PASSAGE PROVIDED
Saturday, April 2, 2022

JUSTICE LEAGUE: WAR (2014)


 





PHENOMENALITY: *marvelous*
MYTHICITY: *poor*
FRYEAN MYTHOS: *adventure*
CAMPBELLIAN FUNCTION: *metaphysical, psychological*

I have not read the Geoff Johns story, JUSTICE LEAGUE ORIGIN, on which this DTV animated flick is based, but since WAR is pretty simple, I imagine that this apple didn't fall far from its tree. Though WAR is certainly more watchable than the egregiously nihilistic FLASHPOINT PARADOX, also from the pen of Jones, the script here also suffers from the author's meretricious attempts to make once simon-pure heroes-- such as the Justice League had been in its Silver Age origins-- into quarrelsome, bad-tempered dicks. 

Whereas the heroes of the Silver Age united after they banded together to battle some largely forgettable aliens, these versions-- many of whom sport awful costume-redesigns-- Jones's idea, as relayed by Heath Corson, was that the good guys had to come together to face the threat of  Apokolips. The invasion of Earth by these "evil New Gods"--   who seem to exist apart from any influence of their parallel "good New Gods" from the Jack Kirby classic series-- begins slowly at first, with Darkseid's parademons abducting human beings. Batman and Green Lantern, who barely know of one another, cross paths when they both attempt to intercept one of the powerful creatures. They then get the idea that they might find out something about this alien invasion from Earth's best-known alien hero, Superman. Yet almost immediately the first two heroes go out of their way to provoke a fight with the Man of Steel, which makes all three characters look pretty stupid. 

When three other heroes-- Wonder Woman, Shazam, and Cyborg-- join the effort, the script finally dials down the whole Marvel-esque "heroes meet and beat each other." Cyborg's origin gets the biggest reboot here, in that his transformation from ordinary human to mechanized cyborg now takes place when the hero gets linked to the technology of Apokolips. This isn't very interesting within the context of WAR's narrative, though it did give me insight as to why there's so much yammering about connections between Cyborg and Apokolips in 2017's JUSTICE LEAGUE.

STORED DATA

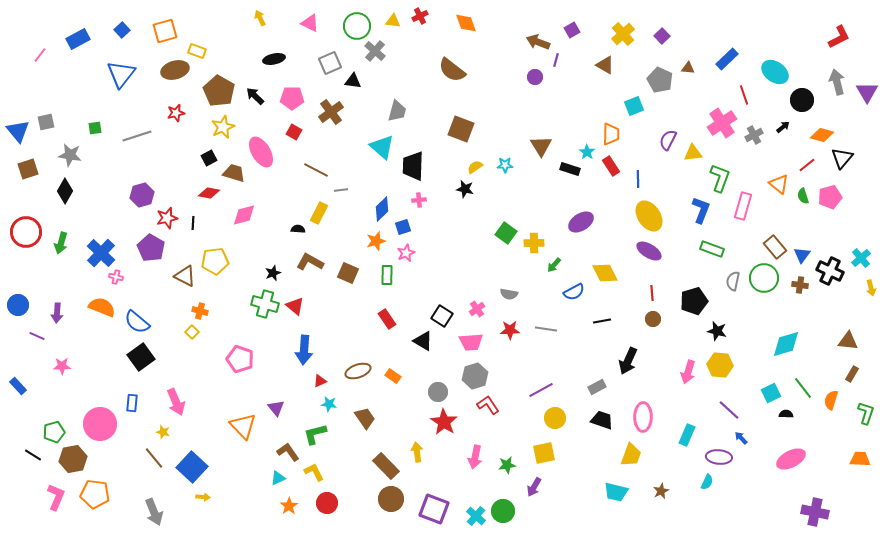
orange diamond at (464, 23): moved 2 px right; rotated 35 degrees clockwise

AIM 1
In the Justice League: War review, reproduce the passage starting with "When three other" and going on through "2017's JUSTICE LEAGUE.".
AIM 2
Using the Justice League: War review, answer these questions:
(a) What is the title of the Geoff Johns story on which the film is based?
(b) Which two heroes cross paths while trying to intercept one of the parademons?
(c) Which hero's origin gets the biggest reboot in the film?
AIM 3
Proceed with the Justice League: War review, picking up after its last sentence.

ANSWER 1
When three other heroes-- Wonder Woman, Shazam, and Cyborg-- join the effort, the script finally dials down the whole Marvel-esque "heroes meet and beat each other." Cyborg's origin gets the biggest reboot here, in that his transformation from ordinary human to mechanized cyborg now takes place when the hero gets linked to the technology of Apokolips. This isn't very interesting within the context of WAR's narrative, though it did give me insight as to why there's so much yammering about connections between Cyborg and Apokolips in 2017's JUSTICE LEAGUE.

ANSWER 2
(a) JUSTICE LEAGUE ORIGIN
(b) Batman and Green Lantern
(c) Cyborg's

ANSWER 3
There's never a major plot-thread to explain why Darkseid wanted all those anonymous humans, but at some point he becomes interested in capturing Superman to turn him into a brainwashed pawn. Darkseid, who in Kirby's epic is a master manipulator, decides to join his parademon legions in a frontal assault upon Earth, and he eventually succeeds in capturing Superman. Batman alone can mount an attempt to infiltrate the Apokolips horde to liberate the Metropolis Marvel, while the other heroes just kind of hold the fort until this plotline is finished.

None of the heroes are particularly well characterized here, and I imagine Johns' original script had nothing more in mind than providing a quick reboot of previous continuities. There are a few sequences that are modestly entertaining, as when the heroes try to blind Darkseid ("Like Oedipus," says Wonder Woman irrelevantly), but most of the fight-scenes are overblown and the humor is childish at best. The film ends with a scene meant to hype the next DTV in the series, THRONE OF ATLANTIS, and that's about it for WAR, except to ask the predictable question:

"WAR! Huh! What is it good for?

"Absolutely nothin'!"


4 comments:

  1. Which prompts me to ask what good are these DVDs for? I've watched a couple of cartoon superhero movies, but they don't seem to do anything for me. I think such things work best as 'shorts' - like the Max Fleischer Superman cartoons of the '40s.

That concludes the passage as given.